■ Task objective ■
From the entries below, gather every line containing the string "font".

■ Source records ■

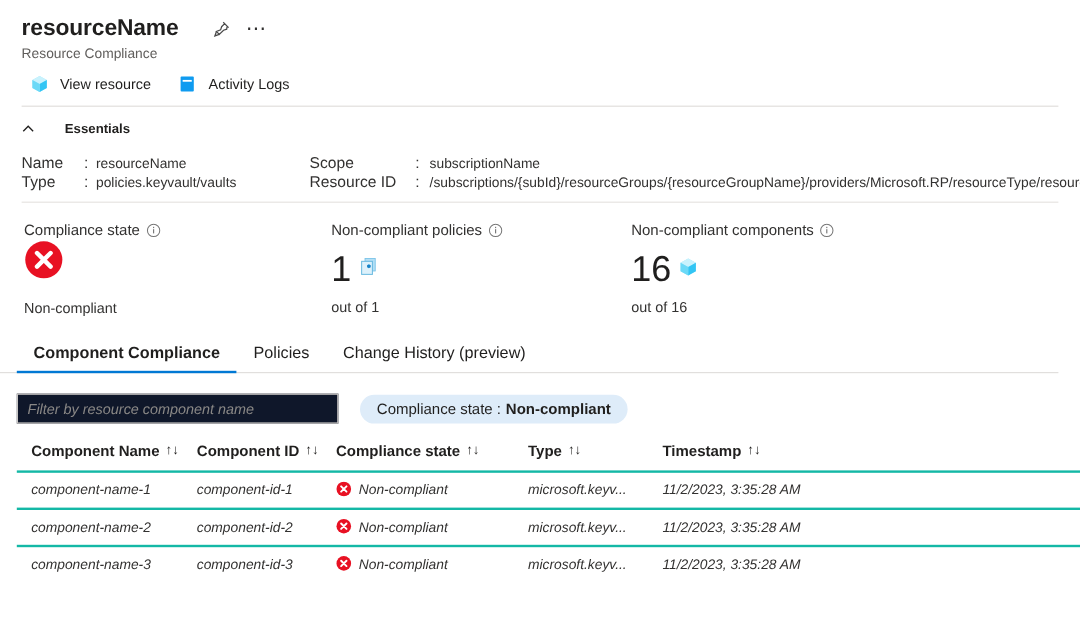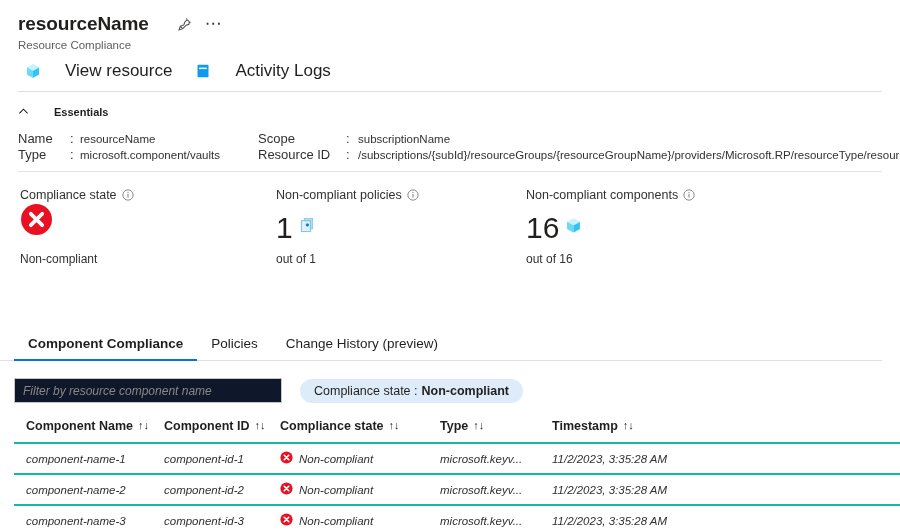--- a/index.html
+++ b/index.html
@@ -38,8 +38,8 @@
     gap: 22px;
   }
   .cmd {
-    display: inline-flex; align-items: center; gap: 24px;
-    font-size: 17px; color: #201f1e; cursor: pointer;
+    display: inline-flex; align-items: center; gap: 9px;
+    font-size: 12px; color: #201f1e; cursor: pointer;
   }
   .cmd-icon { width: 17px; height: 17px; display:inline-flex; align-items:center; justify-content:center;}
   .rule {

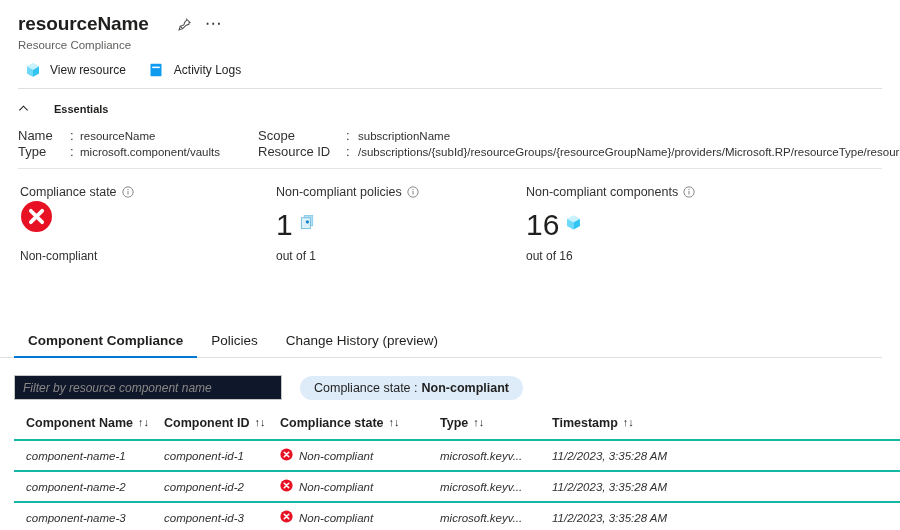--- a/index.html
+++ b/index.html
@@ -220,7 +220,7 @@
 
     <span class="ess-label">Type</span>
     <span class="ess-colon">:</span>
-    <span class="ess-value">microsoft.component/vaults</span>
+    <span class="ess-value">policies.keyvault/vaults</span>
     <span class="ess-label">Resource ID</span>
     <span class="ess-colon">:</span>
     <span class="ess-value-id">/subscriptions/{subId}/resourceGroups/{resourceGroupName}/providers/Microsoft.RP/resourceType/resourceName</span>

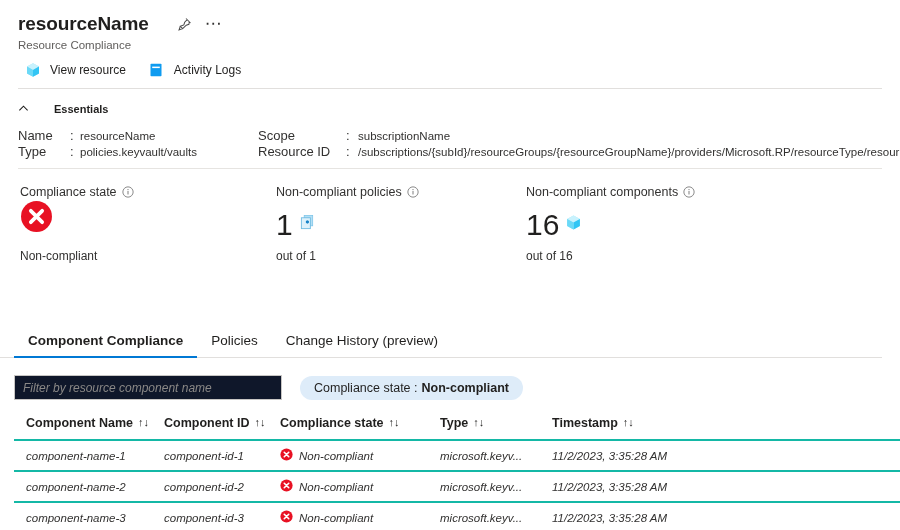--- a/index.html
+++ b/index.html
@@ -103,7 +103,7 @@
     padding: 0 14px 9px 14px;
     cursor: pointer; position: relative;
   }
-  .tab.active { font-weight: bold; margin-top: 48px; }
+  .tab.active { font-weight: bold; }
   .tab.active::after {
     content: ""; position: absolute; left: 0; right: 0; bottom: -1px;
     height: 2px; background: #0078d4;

■ Expected answer ■
-    font-size: 17px; color: #201f1e; cursor: pointer;
+    font-size: 12px; color: #201f1e; cursor: pointer;
-  .tab.active { font-weight: bold; margin-top: 48px; }
+  .tab.active { font-weight: bold; }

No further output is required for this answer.